L'actrice italienne, que les Français avaient déjà saluée comme la réponse à Brigitte Bardot, était déjà chez elle sur la Côte d'Azur après ses performances remarquées dans « La Viaccia » et « La Jeune Fille à la valise » deux ans plus tôt. Entre-temps, le destin a conduit Cardinale à Hollywood. Forte de son expérience controversée avec « Vides » de Cristaldi, l'actrice vivait à Los Angeles six mois par an, capitalisait sur le succès de « La Panthère rose » avec David Niven et Peter Sellers (également en 1963), et jouait avec John Wayne, Rita Hayworth, Burt Lancaster et Rock Hudson (l'un de ses meilleurs amis), mais elle était incertaine quant à ce destin nomade. Elle préféra une fois de plus l'Italie où Visconti l'attendait (« Vaghe stelle dell'orsa »), où elle enlumina « Il giorno della civetta » de Damiano Damiani et surtout où Sergio Leone lui offrit l'un des personnages féminins les plus réussis de l'histoire du western avec « C'era una volta in il West » (1968). Entre-temps, son entente avec Cristaldi touchait à sa fin (divorce mutuel au milieu des années 70) et sa participation au cinéma français se multipliait, comme en 1971 lorsqu'eut lieu enfin le face-à-face tant attendu avec la mythique Bardot dans « Le pistolere » de Christian-Jacque. Ce furent alors Bolognini (« Libera amore mio ») et Visconti (« Gruppo di famiglia in un interno ») qui lui rendirent le plaisir de « rentrer chez elle ». Tandis que Cristaldi la laissait seule pendant les années de son divorce, Cardinale et Pasquale Squitieri tournèrent « I guappi » en 1974 et commencèrent, malgré mille difficultés, une longue collaboration qui devint aussi une grande histoire d'amour et d'amitié. Squitieri lui offrit également la joie d'une seconde grossesse, celle de sa bien-aimée Claudia Junior.

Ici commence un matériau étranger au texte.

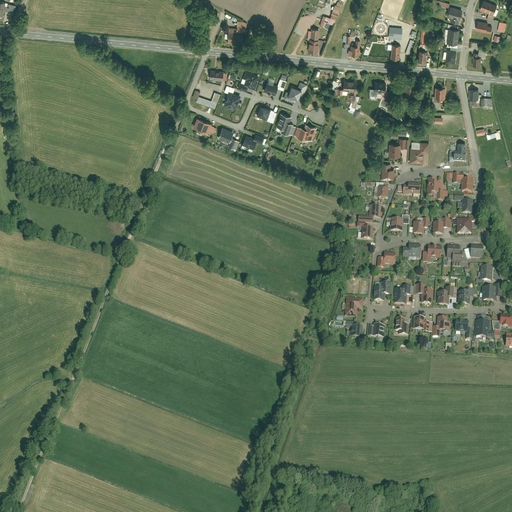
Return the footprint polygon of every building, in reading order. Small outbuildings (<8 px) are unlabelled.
[(480,1),(477,9),(492,15),(495,6),(480,1)] [(333,5),(328,20),(333,22),(339,8),(333,5)] [(444,17),(447,18),(446,22),(455,24),(456,20),(459,21),(461,11),(446,7),(444,17)] [(475,22),(473,31),(487,34),(489,26),(475,22)] [(495,32),(504,34),(507,24),(497,22),(495,32)] [(389,28),(389,37),(401,38),(402,28),(389,28)] [(444,29),(443,44),(454,45),(456,31),(444,29)] [(308,30),(306,51),(317,52),(319,31),(308,30)] [(227,34),(227,43),(240,43),(240,34),(227,34)] [(388,45),(388,59),(397,60),(397,45),(388,45)] [(418,50),(418,61),(426,62),(427,51),(418,50)] [(457,64),(458,51),(448,50),(447,63),(457,64)] [(470,56),(470,67),(478,67),(478,57),(470,56)] [(209,70),(208,79),(224,81),(225,72),(209,70)] [(254,88),(258,76),(246,72),(244,78),(246,79),(244,85),(254,88)] [(339,81),(339,91),(353,92),(354,82),(339,81)] [(277,86),(266,82),(263,91),(274,95),(277,86)] [(369,85),(370,94),(384,93),(383,84),(369,85)] [(302,90),(291,86),(288,96),(298,100),(302,90)] [(400,87),(401,100),(410,100),(409,87),(400,87)] [(431,89),(431,101),(441,101),(441,89),(431,89)] [(194,91),(191,99),(194,101),(194,103),(212,110),(215,104),(216,105),(219,95),(213,93),(210,101),(197,96),(198,92),(194,91)] [(468,91),(468,103),(476,103),(476,91),(468,91)] [(241,96),(229,92),(226,103),(241,108),(242,103),(239,102),(241,96)] [(383,93),(384,101),(392,100),(392,93),(383,93)] [(347,95),(345,102),(349,103),(347,113),(352,114),(356,99),(352,98),(353,96),(347,95)] [(264,107),(261,106),(257,116),(267,119),(268,117),(271,118),(274,111),(271,110),(271,109),(268,108),(268,107),(264,106),(264,107)] [(295,127),(287,124),(290,117),(281,114),(276,126),(284,129),(283,131),(292,135),(295,127)] [(195,118),(191,129),(207,134),(211,123),(195,118)] [(292,135),(292,136),(306,141),(307,139),(312,140),(314,134),(313,133),(315,129),(305,126),(304,130),(300,128),(300,129),(295,127),(292,135)] [(220,129),(216,138),(228,143),(232,133),(220,129)] [(263,139),(254,135),(252,140),(261,144),(263,139)] [(242,136),(239,145),(252,150),(256,141),(242,136)] [(230,139),(226,148),(233,150),(237,142),(230,139)] [(427,143),(408,143),(408,164),(418,164),(418,154),(427,154),(427,143)] [(386,145),(386,158),(395,158),(395,144),(386,145)] [(448,154),(448,163),(464,163),(464,146),(455,146),(455,154),(448,154)] [(388,164),(379,164),(379,172),(380,172),(380,182),(382,182),(391,182),(391,170),(388,171),(388,164)] [(446,193),(437,193),(437,180),(425,180),(425,195),(434,195),(434,201),(446,201),(446,193)] [(459,193),(471,194),(471,181),(459,181),(459,193)] [(401,186),(401,196),(416,196),(416,186),(401,186)] [(375,199),(385,199),(386,188),(375,188),(375,199)] [(459,215),(469,215),(469,201),(459,201),(459,215)] [(367,207),(368,220),(380,219),(379,207),(367,207)] [(441,220),(441,231),(445,231),(450,231),(450,221),(441,220)] [(455,220),(456,235),(471,234),(470,220),(455,220)] [(387,221),(387,232),(397,232),(397,221),(387,221)] [(410,224),(410,235),(419,235),(419,224),(410,224)] [(430,224),(430,236),(439,236),(439,224),(430,224)] [(358,228),(359,242),(371,241),(370,227),(358,228)] [(399,251),(399,259),(417,259),(417,246),(404,246),(404,251),(399,251)] [(423,249),(423,259),(437,259),(437,249),(423,249)] [(444,259),(449,258),(449,264),(458,263),(457,249),(443,250),(444,259)] [(466,250),(466,259),(479,259),(479,250),(466,250)] [(380,254),(380,258),(376,258),(375,271),(382,271),(382,266),(393,266),(393,254),(380,254)] [(479,267),(478,281),(488,281),(488,268),(479,267)] [(412,286),(411,296),(419,297),(419,286),(412,286)] [(480,289),(480,302),(490,302),(489,289),(480,289)] [(421,305),(429,305),(429,292),(421,292),(421,305)] [(456,294),(456,307),(464,307),(464,294),(456,294)] [(361,310),(361,301),(344,301),(343,317),(354,317),(355,309),(361,310)] [(492,332),(493,332),(493,339),(498,339),(498,326),(509,326),(509,316),(498,316),(498,323),(492,323),(492,332)] [(431,323),(421,324),(421,318),(411,318),(412,332),(420,332),(420,335),(431,335),(431,323)] [(446,318),(435,318),(435,328),(431,328),(432,338),(438,338),(438,330),(446,330),(446,318)] [(392,332),(398,332),(398,337),(407,337),(407,326),(403,326),(403,320),(392,320),(392,332)] [(474,330),(474,337),(485,337),(485,322),(474,322),(474,330)] [(452,323),(451,333),(465,334),(465,323),(452,323)] [(371,325),(371,338),(383,339),(384,325),(371,325)] [(344,338),(359,338),(359,326),(344,326),(344,338)] [(504,344),(503,350),(511,349),(511,336),(504,336),(504,344)]
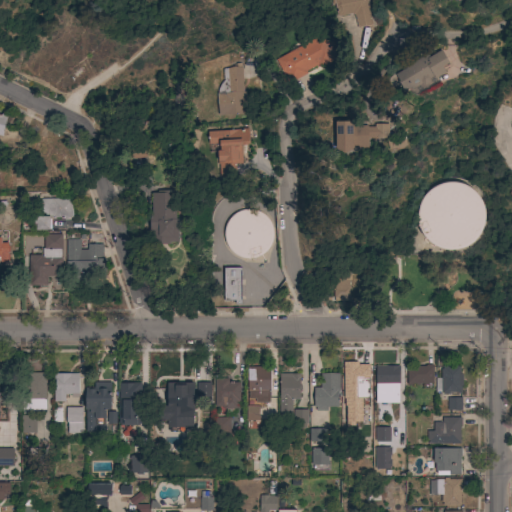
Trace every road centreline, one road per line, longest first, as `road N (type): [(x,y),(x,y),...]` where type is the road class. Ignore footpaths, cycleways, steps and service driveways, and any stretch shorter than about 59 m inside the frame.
road 1 (residential): [(0,332),(476,326),(491,335)]
road 2 (residential): [(315,328),(290,246),(292,117),(399,43)]
road 3 (residential): [(0,87),(75,123),(85,136),(144,331)]
road 4 (residential): [(496,511),(491,335)]
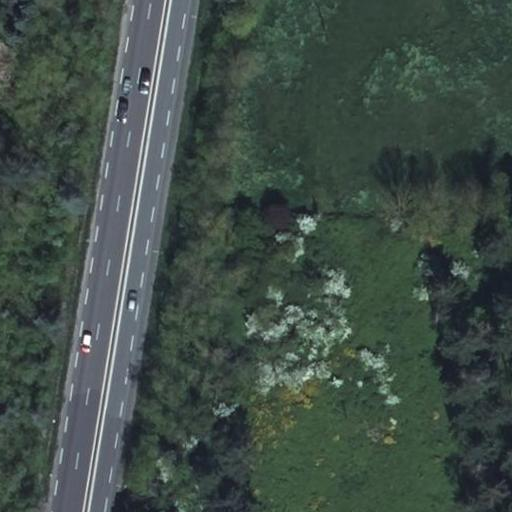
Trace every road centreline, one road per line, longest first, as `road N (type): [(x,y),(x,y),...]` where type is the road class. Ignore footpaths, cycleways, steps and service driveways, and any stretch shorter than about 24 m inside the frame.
road 1 (trunk): [(103,511),(189,0)]
road 2 (trunk): [(147,0),(61,511)]
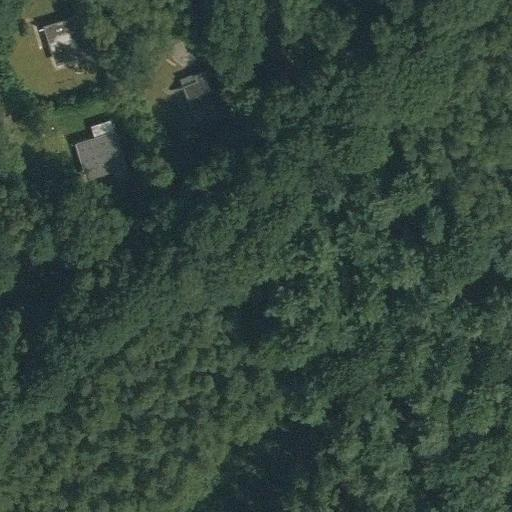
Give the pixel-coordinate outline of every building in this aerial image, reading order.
[(313,11),(283,20),(293,55),(323,46),(313,11)] [(43,23),(55,63),(76,56),(78,62),(97,56),(90,34),(84,36),(77,13),(43,23)] [(208,73),(206,69),(192,74),(194,79),(180,84),(193,118),(214,109),(218,118),(232,112),(215,70),(208,73)] [(113,129),(75,141),(86,177),(124,166),(113,129)] [(71,243),(39,250),(45,278),(77,271),(71,243)]
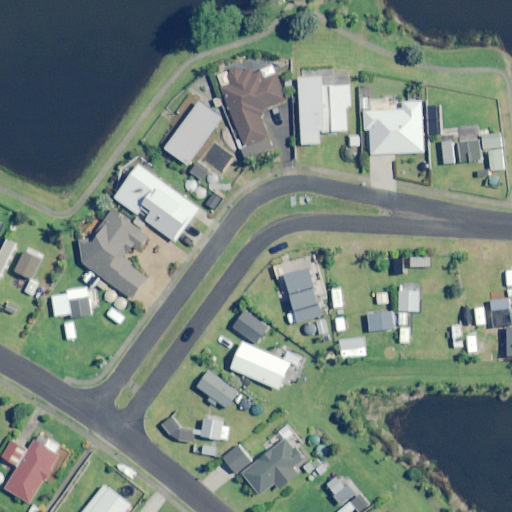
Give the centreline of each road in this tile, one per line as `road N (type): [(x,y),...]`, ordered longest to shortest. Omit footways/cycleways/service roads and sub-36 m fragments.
road 1 (residential): [(90,414),(236,214),(272,188),(312,184),(509,223)]
road 2 (residential): [(509,223),(289,222),(251,248),(118,433)]
road 3 (residential): [(214,511),(118,433)]
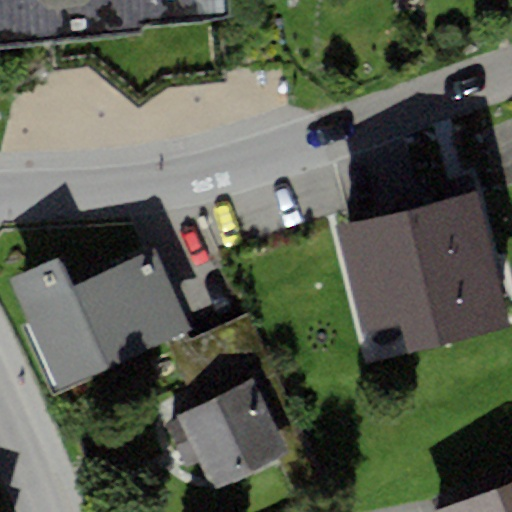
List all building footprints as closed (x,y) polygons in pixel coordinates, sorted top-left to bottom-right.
[(0,0),(0,48),(141,35),(140,28),(227,17),(225,0),(0,0)] [(508,328),(476,194),(336,227),(368,361),(508,328)] [(21,309),(57,390),(192,330),(156,249),(72,286),(60,260),(9,282),(21,309)] [(288,454),(254,380),(175,416),(188,443),(177,448),(188,472),(199,467),(209,490),(288,454)] [(511,511),(511,483),(440,511),(511,511)]
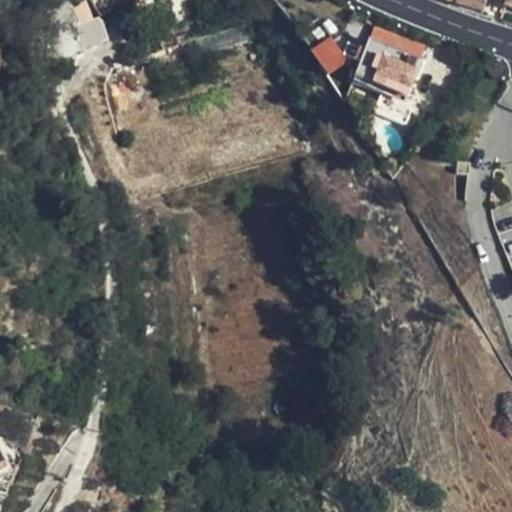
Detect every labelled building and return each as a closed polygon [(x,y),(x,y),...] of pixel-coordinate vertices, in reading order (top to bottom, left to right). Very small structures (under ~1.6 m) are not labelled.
[(430,0),(443,4),(455,10),(462,0),(430,0)] [(462,0),(455,10),(482,19),(488,0),(462,0)] [(68,17),(54,20),(59,39),(72,36),(68,17)] [(95,44),(90,25),(75,28),(81,47),(95,44)] [(366,43),(417,64),(422,53),(371,32),(366,43)] [(328,37),(309,54),(330,78),(349,61),(328,37)] [(401,100),(417,64),(366,43),(350,80),(401,100)] [(112,122),(235,83),(226,57),(103,96),(112,122)] [(242,107),(235,83),(112,122),(121,147),(242,107)] [(251,133),(242,107),(121,147),(130,174),(251,133)] [(260,160),(251,133),(130,174),(139,201),(260,160)] [(268,186),(260,160),(139,201),(147,227),(268,186)]
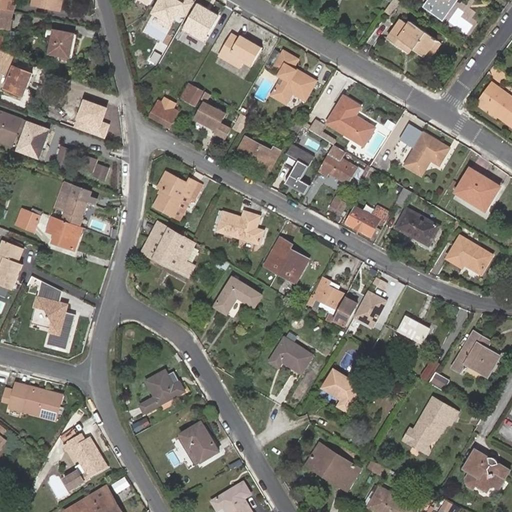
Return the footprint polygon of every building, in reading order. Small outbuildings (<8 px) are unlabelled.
[(42,0),(43,0),(41,8),(60,11),(61,0),(42,0)] [(172,26),(179,14),(184,17),(195,0),(194,0),(156,0),(149,12),(172,26)] [(441,18),(452,2),(450,1),(449,0),(429,0),(425,6),(441,18)] [(457,0),(449,0),(450,1),(452,2),(441,18),(443,19),(457,0)] [(196,1),(182,28),(204,40),(219,13),(196,1)] [(14,13),(1,11),(0,17),(0,28),(10,31),(14,13)] [(424,57),(436,40),(411,22),(409,25),(402,20),(388,39),(402,49),(406,44),(413,49),(424,57)] [(70,58),(74,35),(54,31),(50,54),(70,58)] [(239,39),(231,34),(219,56),(241,68),(244,62),(252,67),(262,48),(241,36),(239,39)] [(441,44),(436,40),(424,57),(429,61),(441,44)] [(406,44),(402,49),(409,54),(413,49),(406,44)] [(299,74),(300,72),(293,68),(298,59),(284,51),(274,68),(281,72),(279,76),(285,79),(281,86),(279,85),(272,96),(286,105),(293,93),(305,101),(317,82),(306,75),(305,77),(299,74)] [(23,96),(32,74),(15,67),(6,89),(23,96)] [(511,102),(511,101),(511,96),(493,83),(490,87),(511,102)] [(181,98),(185,101),(193,87),(189,84),(181,98)] [(193,87),(185,101),(195,106),(203,92),(193,87)] [(488,104),(486,107),(511,125),(511,101),(511,102),(490,87),(481,99),(488,104)] [(356,116),(361,107),(345,97),(328,124),(364,146),(375,128),(356,116)] [(165,98),(162,103),(173,109),(176,105),(165,98)] [(169,127),(178,112),(173,109),(162,103),(159,102),(151,117),(169,127)] [(217,131),(226,114),(205,103),(196,119),(217,131)] [(0,140),(11,145),(16,132),(22,134),(16,149),(38,157),(43,142),(40,140),(44,127),(1,111),(0,113),(0,140)] [(298,133),(303,126),(285,115),(281,123),(298,133)] [(239,125),(242,119),(236,116),(233,122),(239,125)] [(236,129),(242,132),(249,119),(244,116),(242,119),(239,125),(236,129)] [(439,166),(449,149),(409,124),(400,140),(415,149),(405,165),(421,175),(431,161),(439,166)] [(43,142),(48,129),(44,127),(40,140),(43,142)] [(270,170),(281,151),(274,148),(272,151),(246,137),(237,152),(270,170)] [(315,157),(292,144),(287,154),(299,161),(286,184),(306,195),(312,186),(302,180),(315,157)] [(372,167),(370,167),(367,165),(361,174),(356,171),(358,168),(342,159),(347,152),(335,145),(322,168),(330,173),(340,179),(342,177),(350,182),(354,174),(364,181),(365,180),(369,172),(372,167)] [(105,179),(109,169),(99,165),(95,175),(105,179)] [(322,168),(320,171),(328,176),(330,173),(322,168)] [(486,211),(500,187),(470,169),(456,193),(486,211)] [(374,175),(369,172),(365,180),(370,182),(374,175)] [(182,194),(187,196),(190,198),(198,184),(190,179),(188,184),(166,173),(158,187),(161,189),(165,191),(162,197),(160,196),(155,206),(175,217),(183,202),(179,200),(182,194)] [(53,217),(79,226),(92,193),(65,183),(53,217)] [(205,187),(198,184),(190,198),(187,196),(182,194),(179,200),(183,202),(175,217),(182,220),(193,199),(197,202),(205,187)] [(419,196),(405,187),(397,202),(404,206),(408,198),(415,202),(419,196)] [(337,194),(335,198),(347,204),(343,212),(331,205),(329,208),(343,216),(351,202),(337,194)] [(347,204),(335,198),(331,205),(343,212),(347,204)] [(380,222),(384,225),(391,213),(379,206),(373,217),(356,208),(347,224),(371,237),(380,222)] [(17,225),(20,226),(27,210),(23,208),(17,225)] [(429,246),(440,226),(408,208),(397,228),(429,246)] [(27,210),(20,226),(35,232),(42,216),(27,210)] [(214,230),(219,231),(224,212),(220,211),(214,230)] [(224,212),(219,231),(260,244),(264,231),(257,229),(260,217),(245,212),(243,218),(224,212)] [(74,240),(79,226),(53,217),(47,231),(56,235),(53,243),(75,251),(78,242),(74,240)] [(455,220),(449,231),(453,233),(459,222),(455,220)] [(186,261),(193,247),(195,244),(159,225),(144,251),(155,257),(155,258),(169,266),(170,265),(181,271),(191,276),(196,266),(194,265),(186,261)] [(83,228),(79,226),(74,240),(78,242),(83,228)] [(482,274),(492,255),(461,236),(448,259),(463,268),(465,264),(482,274)] [(296,283),(308,263),(298,257),(299,255),(291,250),(294,246),(281,239),(266,267),(277,273),(296,283)] [(18,264),(24,250),(4,242),(0,251),(0,257),(1,258),(0,261),(0,286),(12,292),(23,266),(18,264)] [(201,251),(193,247),(186,261),(194,265),(201,251)] [(230,264),(225,260),(220,270),(225,273),(230,264)] [(234,277),(215,307),(227,315),(238,297),(254,308),(262,295),(234,277)] [(309,303),(317,308),(321,301),(329,286),(331,282),(324,278),(314,296),(313,295),(309,303)] [(51,322),(46,345),(66,350),(75,315),(64,312),(58,303),(61,291),(40,282),(33,307),(44,311),(51,322)] [(329,286),(321,301),(323,303),(335,309),(344,294),(329,286)] [(376,322),(388,301),(369,291),(358,312),(376,322)] [(346,326),(358,304),(348,298),(336,320),(346,326)] [(376,322),(358,312),(356,314),(375,324),(376,322)] [(422,343),(429,330),(406,317),(399,330),(422,343)] [(466,362),(488,376),(500,356),(486,348),(490,341),(475,332),(454,368),(460,372),(466,362)] [(302,374),(314,355),(285,337),(269,361),(279,368),(283,362),(291,367),(302,374)] [(440,363),(434,359),(421,376),(428,381),(440,363)] [(145,413),(186,391),(180,382),(175,385),(166,370),(147,380),(155,396),(140,405),(145,413)] [(339,406),(347,411),(362,387),(334,370),(323,388),(343,401),(339,406)] [(436,373),(430,383),(444,391),(450,380),(436,373)] [(57,417),(63,396),(17,383),(15,392),(7,390),(4,401),(12,404),(10,408),(22,411),(23,407),(57,417)] [(443,433),(449,423),(452,425),(460,411),(434,397),(416,430),(416,431),(417,433),(411,444),(426,453),(435,437),(434,433),(437,429),(439,431),(441,432),(443,433)] [(57,417),(23,407),(22,411),(56,420),(57,417)] [(147,417),(140,421),(143,428),(151,425),(147,417)] [(202,462),(220,451),(203,421),(181,434),(189,448),(192,446),(202,462)] [(411,444),(417,433),(416,431),(411,428),(405,440),(411,444)] [(428,454),(441,432),(439,431),(437,429),(434,433),(435,437),(426,453),(428,454)] [(96,453),(87,438),(85,440),(81,433),(68,441),(70,443),(65,446),(68,450),(72,447),(90,477),(108,467),(99,451),(96,453)] [(90,437),(87,438),(96,453),(99,451),(90,437)] [(343,483),(350,488),(361,470),(320,443),(309,461),(326,472),(324,476),(341,487),(343,483)] [(492,462),(491,461),(476,452),(465,471),(471,475),(467,482),(469,489),(474,492),(477,488),(488,495),(492,489),(495,488),(501,492),(511,473),(499,465),(499,466),(493,468),(492,462)] [(368,468),(373,471),(377,463),(373,460),(368,468)] [(326,472),(309,461),(307,465),(324,476),(326,472)] [(391,470),(385,467),(377,463),(373,471),(387,478),(391,470)] [(85,481),(79,471),(65,479),(71,489),(85,481)] [(227,511),(253,511),(245,498),(252,494),(245,482),(213,501),(218,510),(224,506),(227,511)] [(348,492),(350,488),(343,483),(341,487),(348,492)] [(122,511),(108,486),(85,499),(92,511),(93,511),(96,510),(96,511),(122,511)] [(378,511),(416,511),(419,508),(380,487),(370,507),(378,511)] [(65,511),(96,511),(96,510),(93,511),(92,511),(85,499),(65,510),(65,511)]
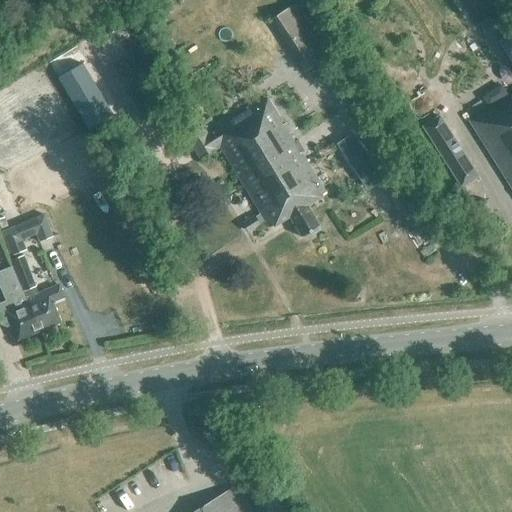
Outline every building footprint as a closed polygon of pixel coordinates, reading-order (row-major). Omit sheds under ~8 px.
[(327,58),(292,5),(270,19),(306,72),(327,58)] [(511,32),(498,42),(511,63),(511,32)] [(168,37),(159,42),(166,53),(174,48),(168,37)] [(142,63),(130,70),(147,101),(160,94),(142,63)] [(81,65),(58,79),(88,131),(112,117),(81,65)] [(489,109),(499,102),(492,91),(482,97),(489,109)] [(511,94),(469,121),(511,188),(511,94)] [(220,146),(240,179),(280,153),(277,150),(292,140),(267,98),(207,135),(197,118),(181,128),(200,159),(220,146)] [(420,120),(443,159),(459,149),(436,111),(420,120)] [(342,148),(361,136),(352,122),(334,134),(342,148)] [(325,194),(292,140),(277,150),(280,153),(240,179),(261,213),(244,224),(248,231),(265,221),(270,228),(289,217),(302,237),(319,226),(306,205),(325,194)] [(0,201),(8,222),(23,216),(4,169),(0,170),(0,201)] [(43,214),(2,231),(12,256),(26,250),(22,240),(37,234),(40,242),(53,237),(43,214)] [(487,234),(492,231),(489,226),(484,229),(487,234)] [(60,322),(52,302),(64,297),(59,284),(38,293),(23,256),(12,260),(14,265),(12,266),(39,331),(60,322)] [(6,326),(11,324),(18,340),(39,331),(12,266),(0,271),(0,288),(5,301),(0,303),(0,323),(0,324),(6,326)] [(251,511),(236,486),(193,511),(251,511)]
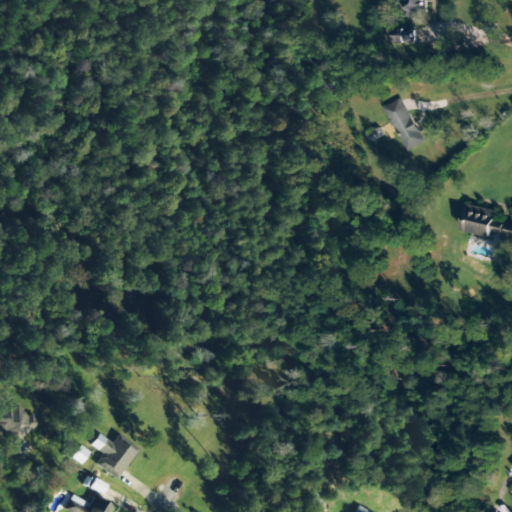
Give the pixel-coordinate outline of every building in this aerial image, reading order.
[(394,0),(394,5),(406,5),(406,17),(426,17),(426,0),(394,0)] [(395,44),(416,44),(416,27),(395,27),(395,44)] [(425,143),(402,99),(383,108),(407,153),(425,143)] [(383,135),(378,129),(367,136),(371,143),(383,135)] [(37,424),(29,414),(25,417),(13,402),(0,412),(0,429),(12,445),(37,424)] [(113,480),(136,450),(115,434),(108,444),(96,434),(87,445),(100,455),(93,465),(113,480)] [(61,511),(63,511),(107,511),(110,507),(91,498),(87,505),(69,496),(61,511)]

Devenue une diva internationale, elle se venge de son isolement dans son pays natal en incarnant Marie-Madeleine dans « Gesù » de Zeffirelli (1977), puis incarne la Naples visionnaire et réaliste de Liliana Cavani dans « La Pelle » (1981), puis suit Werner Herzog dans « Fitzcarraldo » (1982). Deux ans plus tard, elle fait scandale aux côtés de Squitieri lors de la présentation à Venise de « Claretta », où elle offre son humanité passionnée à la figure controversée de Claretta Petacci. Elle tient le rôle principal d'« Enrico IV » de Bellocchio et, surtout, est la protagoniste tourmentée et redoutable de « La Storia » de Luigi Comencini, d'après le best-seller d'Elsa Morante. La vie artistique de Claudia Cardinale a découvert de nouveaux horizons depuis la fin des années 1990 : le théâtre (notamment avec « La venexiana » de Maurizio Scaparro), le soutien aux jeunes auteurs et les productions indépendantes. « J'ai vécu le cinéma, non pas pour fuir la vie », disait-elle, « mais pour la vivre mieux que la vraie vie, au moins avec plus de sincérité et de conscience. » Femme libre d'esprit, engagée dans le droit civil, douée d'un sens de l'autodérision, ce que David Niven appelait « la plus grande invention italienne depuis… les spaghettis », elle a découvert loin de l'Italie une dimension humaine et un art de vivre à l'écart des projecteurs qui allaient de pair avec sa réserve et sa soif de nouveauté. Cinq David di Donatello Awards, autant de Nastri d'argento, et les Lifetime Achievement Awards à Venise et Berlin ne suffisent pas à résumer son extraordinaire succès. Mais il suffit de se remémorer l'apparition éclatante d'Angelica Sedara dans « Le Guépard » pour comprendre que son histoire d'amour avec la caméra était sans égale.